━━━ Reading passage

I have a dataset that looks like this (assume this has 4 categories in Clicked
, the head(10)
only showed 2 categories):
Rank Clicked
0 2.0 Cat4
1 2.0 Cat4
2 2.0 Cat4
3 1.0 Cat1
4 1.0 Cat4
5 2.0 Cat4
6 2.0 Cat4
7 3.0 Cat4
8 5.0 Cat4
9 5.0 Cat4
This is a code that returns this plot:
eee = (df.groupby(['Rank','Clicked'])['Clicked'].count()/df.groupby(['Rank'])['Clicked'].count())
eee.unstack().plot.bar(stacked=True)
plt.legend(['Cat1','Cat2','Cat3','Cat4'])
plt.xlabel('Rank')
Is there a way to achieve this with seaborn (or matplotlib) instead of the pandas plotting capabilities? I tried a few ways, both of running the seaborn code and of preprocessing the dataset so it's on the correct format, with no luck.
CodePudding user response:
e.g.
tips = sns.load_dataset("tips")

━━━━━━

Work request 1: Copy the forum thread word for word, starting at "Is there a way" and ending at "with no luck.".
Work request 2:
Answer these questions from the forum thread:
(a) How many categories does the poster say the Clicked column contains?
(b) What text does the posted code set as the x-axis label?
(c) Which dataset does the response load with sns.load_dataset?

━━━ Data shown

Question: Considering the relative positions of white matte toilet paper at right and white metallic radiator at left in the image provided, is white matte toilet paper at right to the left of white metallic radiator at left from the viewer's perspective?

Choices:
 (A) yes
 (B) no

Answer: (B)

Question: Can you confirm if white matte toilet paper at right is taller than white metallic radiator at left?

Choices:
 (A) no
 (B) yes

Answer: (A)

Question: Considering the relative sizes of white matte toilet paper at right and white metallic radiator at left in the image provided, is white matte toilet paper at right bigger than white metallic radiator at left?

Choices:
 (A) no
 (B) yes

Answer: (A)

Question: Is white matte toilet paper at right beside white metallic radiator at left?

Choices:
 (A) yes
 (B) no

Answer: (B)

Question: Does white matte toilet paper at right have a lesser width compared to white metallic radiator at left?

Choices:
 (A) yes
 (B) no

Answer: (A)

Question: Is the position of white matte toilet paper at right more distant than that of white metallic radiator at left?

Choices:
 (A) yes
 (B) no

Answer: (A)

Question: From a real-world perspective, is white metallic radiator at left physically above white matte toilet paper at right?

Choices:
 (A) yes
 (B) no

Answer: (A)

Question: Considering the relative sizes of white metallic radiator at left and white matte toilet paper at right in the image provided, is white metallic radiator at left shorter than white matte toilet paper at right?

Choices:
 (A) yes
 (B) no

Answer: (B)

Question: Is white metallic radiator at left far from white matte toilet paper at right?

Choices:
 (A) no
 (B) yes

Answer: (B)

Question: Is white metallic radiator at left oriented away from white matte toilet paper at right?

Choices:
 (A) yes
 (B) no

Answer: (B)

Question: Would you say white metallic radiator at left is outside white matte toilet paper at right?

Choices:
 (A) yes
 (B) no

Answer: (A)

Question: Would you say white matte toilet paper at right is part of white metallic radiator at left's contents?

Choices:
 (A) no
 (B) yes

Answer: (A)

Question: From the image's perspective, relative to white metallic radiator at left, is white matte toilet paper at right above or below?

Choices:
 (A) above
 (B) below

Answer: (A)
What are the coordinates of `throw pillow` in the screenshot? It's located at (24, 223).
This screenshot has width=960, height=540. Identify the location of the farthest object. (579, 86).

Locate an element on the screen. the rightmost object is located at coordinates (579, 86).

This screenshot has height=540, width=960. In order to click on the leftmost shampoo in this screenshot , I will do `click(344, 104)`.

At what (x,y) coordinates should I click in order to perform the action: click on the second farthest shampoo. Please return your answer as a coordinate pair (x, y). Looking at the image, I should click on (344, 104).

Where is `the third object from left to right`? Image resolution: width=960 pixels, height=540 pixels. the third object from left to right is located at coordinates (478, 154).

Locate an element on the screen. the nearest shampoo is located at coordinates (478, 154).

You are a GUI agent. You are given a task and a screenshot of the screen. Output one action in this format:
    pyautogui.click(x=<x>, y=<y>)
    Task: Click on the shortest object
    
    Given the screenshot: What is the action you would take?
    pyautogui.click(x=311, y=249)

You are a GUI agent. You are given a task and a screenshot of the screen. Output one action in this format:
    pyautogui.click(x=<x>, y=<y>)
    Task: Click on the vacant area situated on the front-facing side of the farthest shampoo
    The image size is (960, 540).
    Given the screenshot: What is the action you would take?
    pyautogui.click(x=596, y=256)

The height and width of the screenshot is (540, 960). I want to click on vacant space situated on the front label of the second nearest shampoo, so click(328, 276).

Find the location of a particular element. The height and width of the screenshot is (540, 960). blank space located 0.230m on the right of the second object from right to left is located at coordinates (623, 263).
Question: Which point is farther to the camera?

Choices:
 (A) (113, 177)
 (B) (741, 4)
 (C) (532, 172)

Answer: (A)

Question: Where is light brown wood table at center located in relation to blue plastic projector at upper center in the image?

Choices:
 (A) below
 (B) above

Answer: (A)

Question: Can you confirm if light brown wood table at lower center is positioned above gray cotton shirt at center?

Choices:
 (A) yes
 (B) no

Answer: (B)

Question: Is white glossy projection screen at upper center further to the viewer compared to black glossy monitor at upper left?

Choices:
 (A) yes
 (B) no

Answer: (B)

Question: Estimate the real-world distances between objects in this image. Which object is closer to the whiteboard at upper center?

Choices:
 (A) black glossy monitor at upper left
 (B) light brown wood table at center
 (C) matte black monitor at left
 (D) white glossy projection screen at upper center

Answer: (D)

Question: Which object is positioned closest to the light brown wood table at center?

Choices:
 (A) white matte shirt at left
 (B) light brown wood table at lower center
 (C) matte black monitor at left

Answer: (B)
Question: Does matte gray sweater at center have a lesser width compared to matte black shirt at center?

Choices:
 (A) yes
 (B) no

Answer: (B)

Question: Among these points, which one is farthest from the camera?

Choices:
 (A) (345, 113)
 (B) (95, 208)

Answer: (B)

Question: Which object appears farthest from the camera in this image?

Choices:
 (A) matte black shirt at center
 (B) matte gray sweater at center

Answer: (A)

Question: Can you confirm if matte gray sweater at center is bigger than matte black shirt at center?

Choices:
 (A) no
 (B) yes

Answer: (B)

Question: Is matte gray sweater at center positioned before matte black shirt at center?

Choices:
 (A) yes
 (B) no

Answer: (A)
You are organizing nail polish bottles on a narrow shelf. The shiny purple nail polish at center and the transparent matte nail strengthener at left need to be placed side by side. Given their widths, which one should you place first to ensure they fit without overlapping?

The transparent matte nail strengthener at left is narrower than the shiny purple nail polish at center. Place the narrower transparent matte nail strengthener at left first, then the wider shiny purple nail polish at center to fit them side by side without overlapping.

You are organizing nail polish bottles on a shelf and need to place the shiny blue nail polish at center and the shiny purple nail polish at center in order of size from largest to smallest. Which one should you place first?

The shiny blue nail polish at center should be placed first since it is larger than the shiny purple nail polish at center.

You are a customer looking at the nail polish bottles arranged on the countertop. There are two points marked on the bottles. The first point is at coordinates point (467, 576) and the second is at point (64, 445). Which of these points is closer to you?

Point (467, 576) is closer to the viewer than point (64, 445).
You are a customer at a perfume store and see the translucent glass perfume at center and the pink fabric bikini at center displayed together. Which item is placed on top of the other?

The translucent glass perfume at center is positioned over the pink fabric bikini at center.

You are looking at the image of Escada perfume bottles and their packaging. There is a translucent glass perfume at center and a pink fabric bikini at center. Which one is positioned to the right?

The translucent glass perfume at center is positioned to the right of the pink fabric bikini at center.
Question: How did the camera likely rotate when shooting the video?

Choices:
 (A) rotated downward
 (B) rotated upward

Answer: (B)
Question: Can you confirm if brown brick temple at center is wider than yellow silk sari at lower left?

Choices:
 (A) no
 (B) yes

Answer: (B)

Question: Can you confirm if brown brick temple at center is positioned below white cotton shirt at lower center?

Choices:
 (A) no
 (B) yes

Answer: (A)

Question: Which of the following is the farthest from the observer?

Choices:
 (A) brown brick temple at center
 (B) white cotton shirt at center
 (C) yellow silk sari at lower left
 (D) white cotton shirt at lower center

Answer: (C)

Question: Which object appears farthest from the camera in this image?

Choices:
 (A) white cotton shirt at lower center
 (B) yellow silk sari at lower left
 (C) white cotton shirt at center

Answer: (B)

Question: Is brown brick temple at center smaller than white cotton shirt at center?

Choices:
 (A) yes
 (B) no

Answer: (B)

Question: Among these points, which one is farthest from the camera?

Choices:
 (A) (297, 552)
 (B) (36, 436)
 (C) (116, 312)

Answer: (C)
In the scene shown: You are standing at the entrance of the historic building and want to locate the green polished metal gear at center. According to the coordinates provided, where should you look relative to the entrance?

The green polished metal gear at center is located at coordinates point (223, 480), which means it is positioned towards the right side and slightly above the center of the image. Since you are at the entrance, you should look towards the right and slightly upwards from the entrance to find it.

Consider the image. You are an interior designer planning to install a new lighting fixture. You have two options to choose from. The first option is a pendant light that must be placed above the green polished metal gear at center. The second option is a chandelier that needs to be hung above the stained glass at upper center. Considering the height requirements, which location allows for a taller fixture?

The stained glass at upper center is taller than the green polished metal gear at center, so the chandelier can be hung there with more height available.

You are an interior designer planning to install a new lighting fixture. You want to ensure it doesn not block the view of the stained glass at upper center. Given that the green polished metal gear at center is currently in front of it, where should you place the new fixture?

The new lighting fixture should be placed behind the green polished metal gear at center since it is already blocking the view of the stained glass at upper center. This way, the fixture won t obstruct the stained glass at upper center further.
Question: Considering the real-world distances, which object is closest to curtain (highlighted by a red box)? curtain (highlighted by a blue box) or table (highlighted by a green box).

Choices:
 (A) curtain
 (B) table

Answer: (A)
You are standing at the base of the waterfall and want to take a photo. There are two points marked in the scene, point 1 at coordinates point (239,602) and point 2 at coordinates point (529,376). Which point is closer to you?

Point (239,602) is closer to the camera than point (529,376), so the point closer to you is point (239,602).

━━━━━━

Exercise result 1:
Is there a way to achieve this with seaborn (or matplotlib) instead of the pandas plotting capabilities? I tried a few ways, both of running the seaborn code and of preprocessing the dataset so it's on the correct format, with no luck.

Exercise result 2:
(a) Four categories.
(b) Rank
(c) The "tips" dataset.